Enquanto membro também da Internet Hall of Fame e presidente da Free Software Foundation, Richard Stallmn acredita que a pergunta – que novas funções serão criadas? – nem sequer faz sentido. "O que eu penso é que não vão existir postos de trabalho para um número significativo de pessoas daqui a poucas décadas e é isso que interessa. E, no que respeita às competências enumeradas (v. Estudante para sempre" será a única forma de manter o emprego) para a fracção empregada nos países avançados, acredito que as mesmas serão muito difíceis de ser ensinadas. Talvez praticando, mas não propriamente estudando", remata.

E é secundado nesta crença por Jennifer Zickerman, empreendedora, que coloca directamente o dedo na ferida: "o problema do futuro do trabalho não tem a ver com formação de competências – mas sim com a diminuição dos empregos". Ou e em suma, como poderemos agir perante uma força laboral que se tornará, crescentemente, irrelevante.

© DR


Como distribuir a riqueza num mundo em que muitas pessoas não terão de trabalhar?


Esta é outra questão que tem vindo a gerar muita discussão, nomeadamente com a abordagem do Rendimento Básico Incondicional, que muitos defendem ser a única solução para um "futuro sem trabalho" e que tem vindo já a ser testado (sem grandes resultados, na verdade) por alguns países ou regiões. E, tal como refere Nathaniel Borenstein, chief scientist na Mimecast, "o problema não reside em formar pessoas para trabalhos não existentes, mas sim em como se partilha a riqueza num mundo onde não vai ser necessário ter muita gente a trabalhar". Borenstein é directo a desafiar a premissa de que os humanos não precisam de ser treinados para os trabalhos do futuro, tão simplesmente porque, na sua perspectiva, "estes mesmos ‘trabalhos do futuro’ serão feitos por robots".

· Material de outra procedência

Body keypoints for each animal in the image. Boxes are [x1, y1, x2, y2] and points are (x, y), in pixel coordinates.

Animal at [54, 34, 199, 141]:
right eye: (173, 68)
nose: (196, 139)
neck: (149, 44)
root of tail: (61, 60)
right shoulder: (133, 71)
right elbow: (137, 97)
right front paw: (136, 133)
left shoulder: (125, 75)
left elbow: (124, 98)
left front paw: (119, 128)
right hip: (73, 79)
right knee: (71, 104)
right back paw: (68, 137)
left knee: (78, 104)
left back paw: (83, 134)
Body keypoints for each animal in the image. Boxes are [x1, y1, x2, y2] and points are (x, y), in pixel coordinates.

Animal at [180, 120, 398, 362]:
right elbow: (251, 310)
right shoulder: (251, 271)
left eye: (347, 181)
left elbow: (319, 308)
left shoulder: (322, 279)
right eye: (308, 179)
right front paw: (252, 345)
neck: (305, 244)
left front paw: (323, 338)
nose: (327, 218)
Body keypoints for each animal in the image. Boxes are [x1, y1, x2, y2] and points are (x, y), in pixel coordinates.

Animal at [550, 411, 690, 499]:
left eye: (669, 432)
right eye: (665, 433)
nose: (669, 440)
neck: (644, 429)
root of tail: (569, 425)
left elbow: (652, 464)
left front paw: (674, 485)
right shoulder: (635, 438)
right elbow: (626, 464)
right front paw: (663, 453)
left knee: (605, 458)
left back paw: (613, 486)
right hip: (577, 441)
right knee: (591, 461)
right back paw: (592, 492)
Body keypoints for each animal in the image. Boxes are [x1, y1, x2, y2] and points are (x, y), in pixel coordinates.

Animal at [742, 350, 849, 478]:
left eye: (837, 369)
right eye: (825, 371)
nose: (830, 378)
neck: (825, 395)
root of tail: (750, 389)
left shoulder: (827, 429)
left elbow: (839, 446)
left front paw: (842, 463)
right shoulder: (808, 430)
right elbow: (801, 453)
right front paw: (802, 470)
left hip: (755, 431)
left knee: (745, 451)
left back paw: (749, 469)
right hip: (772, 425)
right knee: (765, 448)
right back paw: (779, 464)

No que respeita à formação para o futuro, também Paul Davis, director de uma tecnológica sedeada na Austrália, afirma: "enquanto estes programas [plataformas online de aprendizagem] estiverem a ser desenvolvidos e aplicados em larga escala, tenho muitas dúvidas face à sua real eficácia. Os algoritmos, a automação e a robótica resultarão em capital que não terá necessidade de um mercado laboral para fazer avançar a agenda económica. O trabalho tornar-se-á, em muitos casos, um excedente para as exigências económicas". E, tal como também já é defendido por vários economistas, esta mudança poderá, e de forma dramática, transformar a noção de crescimento económico que hoje damos como adquirida e causará disrupções radicais nos contratos sociais. "A negociação de um contrato de trabalho será dramaticamente fragilizada", vaticina, e a natureza de todas estas alterações poderão exigir que o mundo mude para um modelo de "Crescimento Pós-Económico" para evitar a deslocação e disrupção social", acrescenta ainda.

Dúvidas similares – relativamente, em particular, ao tempo que demorará "ensinar"e apreender o tão falado conjunto de novas competências – tem o arquitecto de sistemas John Sniadowski. Ou seja, as competências que deveriam ser ensinadas serão suplantadas pela IA e por outras tecnologias robóticas e, "na altura em que os programas de formação estivessem amplamente disponíveis, essas mesmas competências já teriam perdido ‘validade’", declara ainda. Para Sniadowski, a ênfase da formação deverá ser direccionada para o desenvolvimento de competências para a vida pessoal e não para as abordagens tradicionais de carreira e profissão. E, complementarmente – e de importância extrema – "existe um impacto económico e sociológico massivo, provocado pela automação no geral e pela IA, o qual deverá ser seriamente abordado em termos de redistribuição de riqueza e enfoque nas competências "pessoais" e de "aprendizagem para a vida".